◆ **ABOUT THIS TASK**:
Stop after the line with "Ministro Quiroz detalla megarreforma". Up to that point, output every line of the listing below exactly from the first one onward, skipping pictures.

───── DATA FOR PROCESSING

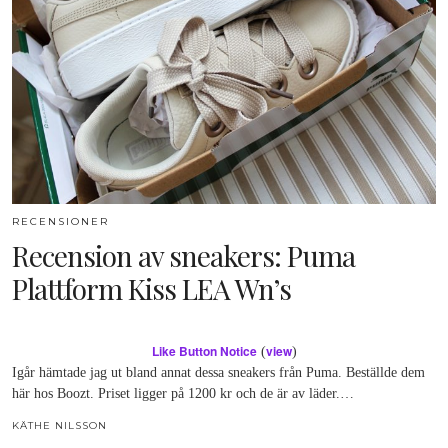
RECENSIONER
Recension av sneakers: Puma
Plattform Kiss LEA Wn’s
Like Button Notice
view
(
)
Igår hämtade jag ut bland annat dessa sneakers från Puma. Beställde dem
här hos Boozt. Priset ligger på 1200 kr och de är av läder.…
KÄTHE NILSSON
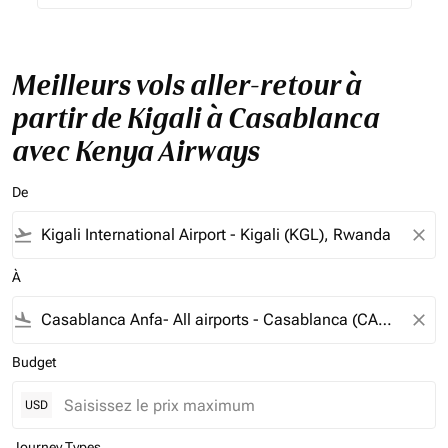
Meilleurs vols aller-retour à
partir de Kigali à Casablanca
avec Kenya Airways
De
flight_takeoff
close
À
flight_land
close
Budget
USD
Journey Types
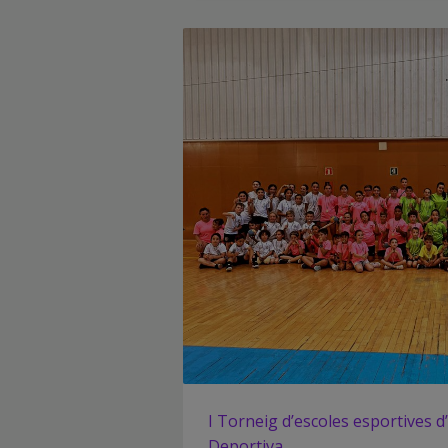
I Torneig d’escoles esportives 
Deportiva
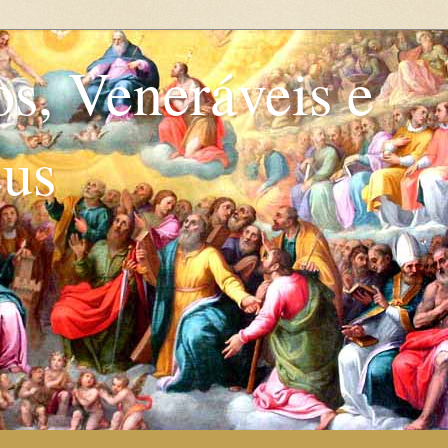
os, Veneráveis e
eus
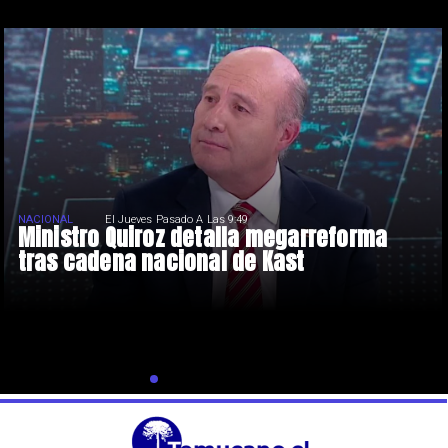
NACIONAL
El Jueves Pasado A Las 9:49
Ministro Quiroz detalla megarreforma
tras cadena nacional de Kast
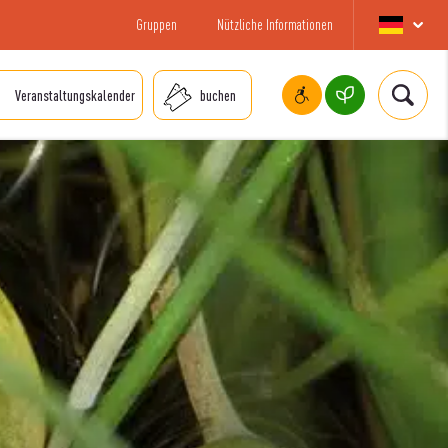
Gruppen
Nützliche Informationen
Veranstaltungskalender
buchen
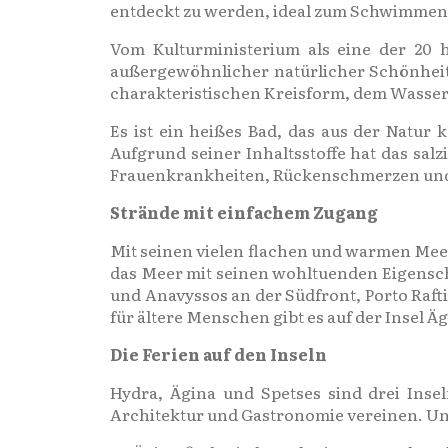
entdeckt zu werden, ideal zum Schwimmen z
Vom Kulturministerium als eine der 20 h
außergewöhnlicher natürlicher Schönheit 
charakteristischen Kreisform, dem Wasser
Es ist ein heißes Bad, das aus der Natur
Aufgrund seiner Inhaltsstoffe hat das salz
Frauenkrankheiten, Rückenschmerzen und
Strände mit einfachem Zugang
Mit seinen vielen flachen und warmen Meere
das Meer mit seinen wohltuenden Eigenscha
und Anavyssos an der Südfront, Porto Raf
für ältere Menschen gibt es auf der Insel Äg
Die Ferien auf den Inseln
Hydra, Ägina und Spetses sind drei Insel
Architektur und Gastronomie vereinen. Und 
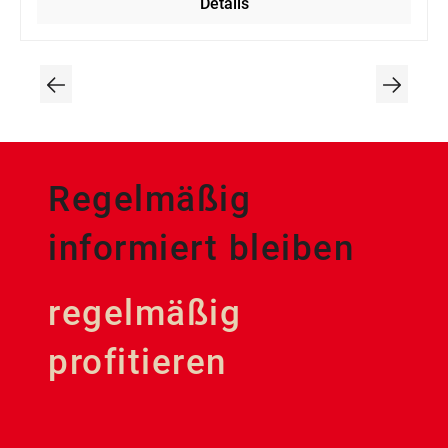
Details
Garten-, Geländer- oder Sanitärbau. Ein
robustes Bauteil, das für dauerhafte
Zuverlässigkeit und eine saubere Optik sorgt.
Regelmäßig
informiert bleiben
regelmäßig
profitieren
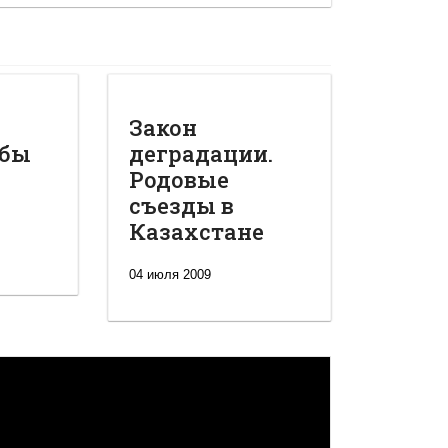
Закон
обы
деградации.
Родовые
съезды в
Казахстане
04 июля 2009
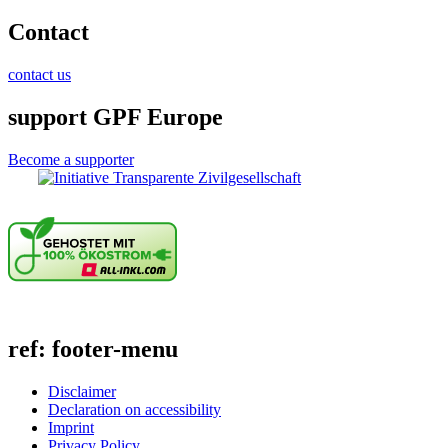
Contact
contact us
support GPF Europe
Become a supporter
ref: footer-menu
Disclaimer
Declaration on accessibility
Imprint
Privacy Policy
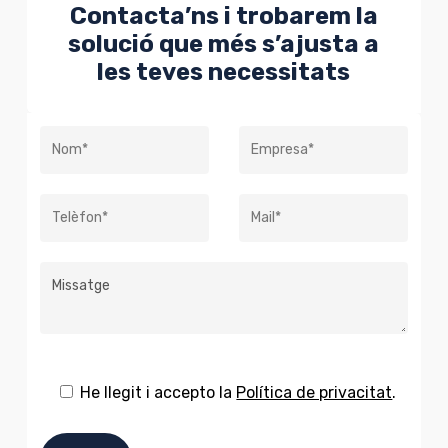
Contacta’ns i trobarem la
solució que més s’ajusta a
les teves necessitats
He llegit i accepto la
Política de privacitat
.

──────────

◆ **WRITTEN REPLY**:
RECENSIONER
Recension av sneakers: Puma
Plattform Kiss LEA Wn’s
Like Button Notice
view
(
)
Igår hämtade jag ut bland annat dessa sneakers från Puma. Beställde dem
här hos Boozt. Priset ligger på 1200 kr och de är av läder.…
KÄTHE NILSSON
Meilleurs vols aller-retour à
partir de Kigali à Casablanca
avec Kenya Airways
De
flight_takeoff
close
À
flight_land
close
Budget
USD
Journey Types
I Torneig d’escoles esportives 
Deportiva
os, Veneráveis e
eus
NACIONAL
El Jueves Pasado A Las 9:49
Ministro Quiroz detalla megarreforma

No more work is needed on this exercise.